For example, my gardening has looked like this over the last two months:
Days1-3:
·         prune 1-2 metres squared of bush
·         weed 1 square metre of garden using weeder and hands
Days 4-7
·         sore back, resting
Days 8-10
·         walk for a half hour once or twice a day.
Days 11+
Not sure what happened when. I did a few days walking, interspersed by resting and, in the new year, I braved the garden again. I composted—and I’ll blog on that another time. I then headed out with a garden fork and took to about three-square metres of weed-ridden clay-riddled soil, completely forgetting to take before and after shots.
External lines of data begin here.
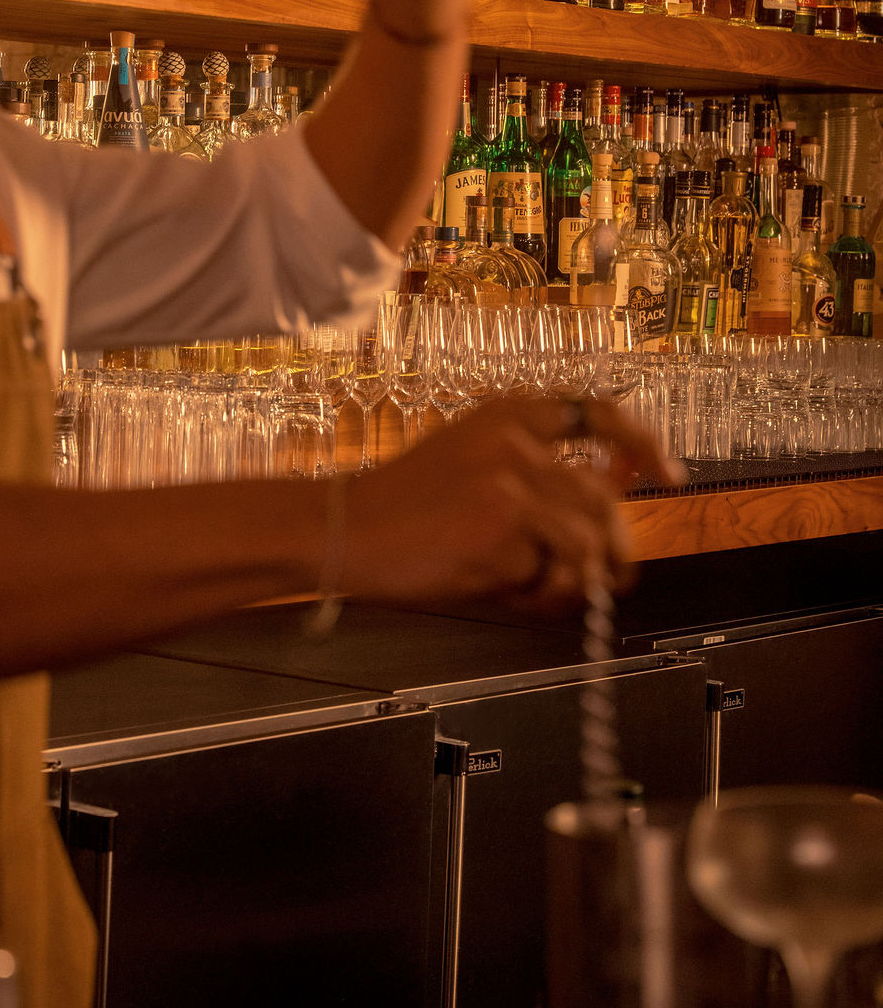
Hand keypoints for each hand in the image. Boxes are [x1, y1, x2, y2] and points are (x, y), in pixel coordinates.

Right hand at [339, 395, 683, 608]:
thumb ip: (534, 478)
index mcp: (507, 412)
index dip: (641, 443)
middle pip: (601, 499)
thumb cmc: (401, 511)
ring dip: (571, 582)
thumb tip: (605, 519)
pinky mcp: (501, 524)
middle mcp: (514, 438)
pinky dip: (534, 595)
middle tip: (611, 581)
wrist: (341, 530)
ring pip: (584, 543)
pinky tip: (499, 590)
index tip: (666, 475)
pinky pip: (548, 573)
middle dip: (615, 550)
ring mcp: (510, 478)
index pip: (597, 412)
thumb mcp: (471, 465)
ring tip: (535, 593)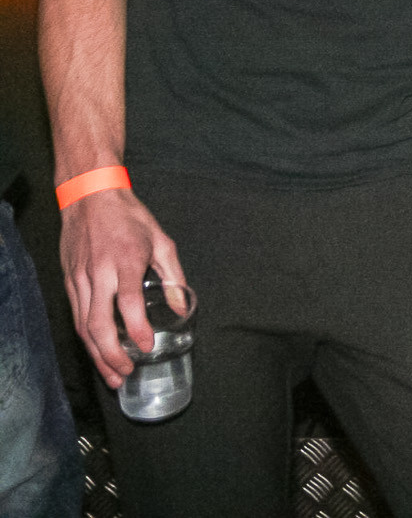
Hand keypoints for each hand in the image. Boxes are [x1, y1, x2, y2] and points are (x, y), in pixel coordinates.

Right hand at [59, 187, 183, 386]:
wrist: (90, 196)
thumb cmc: (129, 217)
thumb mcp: (161, 241)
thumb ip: (173, 276)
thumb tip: (182, 308)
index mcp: (125, 261)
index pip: (129, 303)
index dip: (136, 329)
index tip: (146, 346)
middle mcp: (99, 273)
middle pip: (99, 324)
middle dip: (111, 354)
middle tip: (125, 373)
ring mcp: (80, 279)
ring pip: (84, 325)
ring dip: (96, 354)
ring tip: (111, 373)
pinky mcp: (69, 281)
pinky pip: (76, 316)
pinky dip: (86, 337)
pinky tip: (97, 351)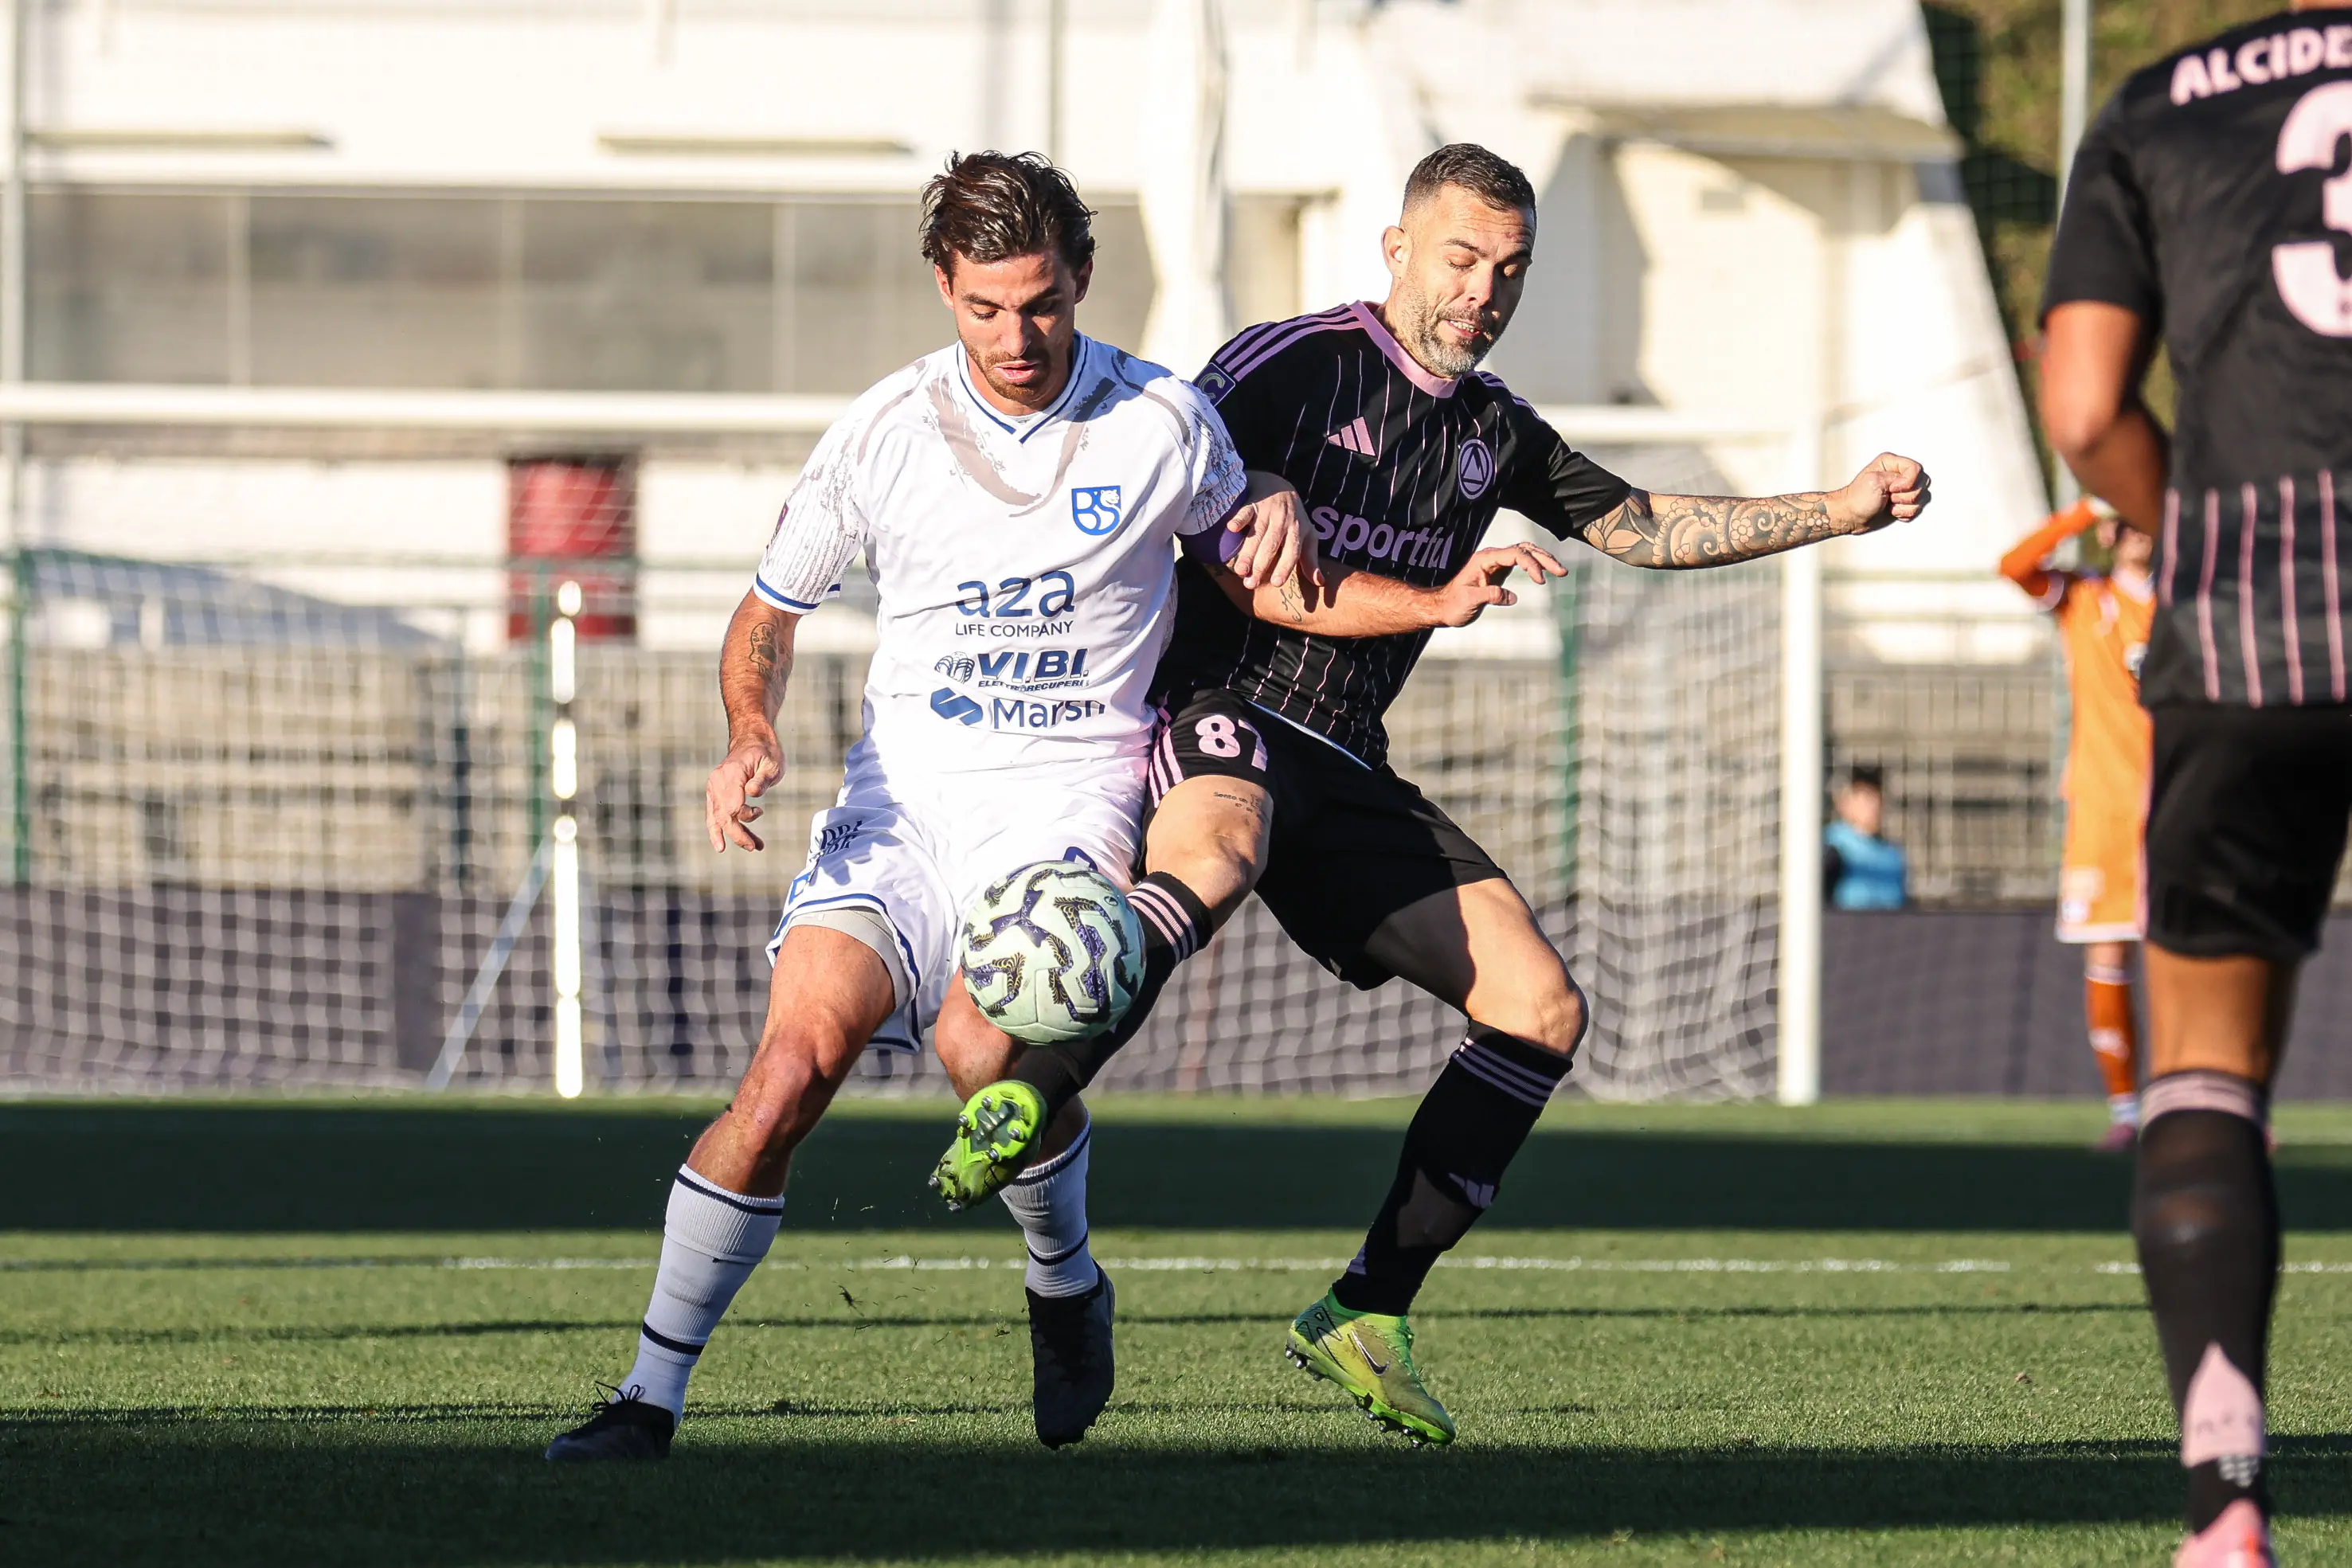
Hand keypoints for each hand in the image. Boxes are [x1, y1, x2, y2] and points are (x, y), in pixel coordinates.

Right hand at [706, 727, 783, 851]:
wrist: (753, 740)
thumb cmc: (766, 753)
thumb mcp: (772, 764)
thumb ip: (762, 780)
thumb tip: (752, 793)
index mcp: (731, 774)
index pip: (733, 805)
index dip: (745, 817)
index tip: (760, 811)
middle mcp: (717, 782)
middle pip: (723, 816)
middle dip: (738, 835)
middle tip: (754, 847)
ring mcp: (713, 787)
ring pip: (717, 818)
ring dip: (732, 835)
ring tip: (751, 846)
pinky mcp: (714, 793)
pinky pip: (713, 815)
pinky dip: (717, 829)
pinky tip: (722, 844)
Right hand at [1224, 480, 1323, 590]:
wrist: (1278, 485)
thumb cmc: (1294, 517)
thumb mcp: (1307, 536)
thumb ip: (1311, 560)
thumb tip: (1319, 583)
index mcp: (1297, 531)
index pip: (1292, 550)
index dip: (1285, 566)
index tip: (1276, 582)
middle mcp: (1283, 521)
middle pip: (1271, 545)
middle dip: (1261, 565)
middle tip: (1250, 584)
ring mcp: (1267, 511)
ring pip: (1257, 533)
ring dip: (1247, 552)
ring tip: (1239, 571)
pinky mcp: (1253, 503)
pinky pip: (1246, 511)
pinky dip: (1239, 518)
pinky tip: (1231, 528)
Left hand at [1427, 542, 1570, 627]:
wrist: (1443, 607)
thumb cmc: (1453, 605)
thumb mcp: (1469, 601)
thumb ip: (1489, 595)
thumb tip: (1511, 596)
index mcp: (1484, 560)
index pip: (1515, 554)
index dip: (1531, 564)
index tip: (1540, 581)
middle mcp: (1492, 557)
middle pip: (1524, 549)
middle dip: (1544, 559)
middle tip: (1562, 572)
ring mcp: (1497, 562)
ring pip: (1525, 553)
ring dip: (1543, 560)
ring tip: (1561, 571)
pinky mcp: (1500, 571)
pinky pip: (1522, 562)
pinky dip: (1536, 566)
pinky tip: (1545, 574)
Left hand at [1830, 453, 1932, 534]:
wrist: (1851, 517)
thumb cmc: (1857, 500)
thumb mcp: (1874, 481)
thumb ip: (1897, 477)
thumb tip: (1910, 482)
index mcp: (1891, 463)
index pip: (1916, 469)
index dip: (1908, 482)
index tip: (1893, 489)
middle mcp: (1899, 475)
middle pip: (1922, 483)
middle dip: (1906, 495)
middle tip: (1889, 497)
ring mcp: (1903, 490)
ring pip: (1922, 497)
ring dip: (1904, 505)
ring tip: (1889, 505)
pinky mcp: (1904, 503)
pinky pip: (1917, 509)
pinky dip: (1904, 513)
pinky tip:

By the end of that, the soil was turned, I’d forked through two 60-litre garbage bins of mulchy compost and had pain high in my back, at the neck-line. So, again, I rested and did some walking.
Two weeks later, I dug out two two-foot square x 1.5 feet deep holes and planted a lime tree and a lemon tree.
A week after that, I planted out two small bromeliads, three lavenders (two cuttings and a transplant) and a herb basket that was going tatty. It wasn’t exactly where I wanted to put the sage, but it was plant them or lose them, and they’ll provide contrast for the broms and the irises.
And this week, I bought a blood orange, two ‘flame’ daisy plants, a woolly bush and some pretty little flowery things for colour. I also went to sword training, and discovered that there are some muscle groups the gardening doesn’t cover as well as the sword (biceps, for example).
I planted the blood orange a week after that, but the woolly bush and the flame daisies are still waiting, as the shoulder injury I sustained from pitchforking the first patch of garden is still making digging difficult.
And that’s where I am heading into Month 4 of Gardening/
Here are a couple of pictures before I do any more.






















Fitness value? Still number one from the point of view of overall muscle work-out, and definitely number one in value for time and money spent. My garden is a far cry from the jungle of rose-thorns, dead grass and overgrown lavenders that I inherited—but it has a long way to go.
Note, also, walking is essential. Even on days when you garden, a little bit of purely aerobic exercise is good, and as a way of clearing your head and loosening up sore muscles I think it’s difficult to beat.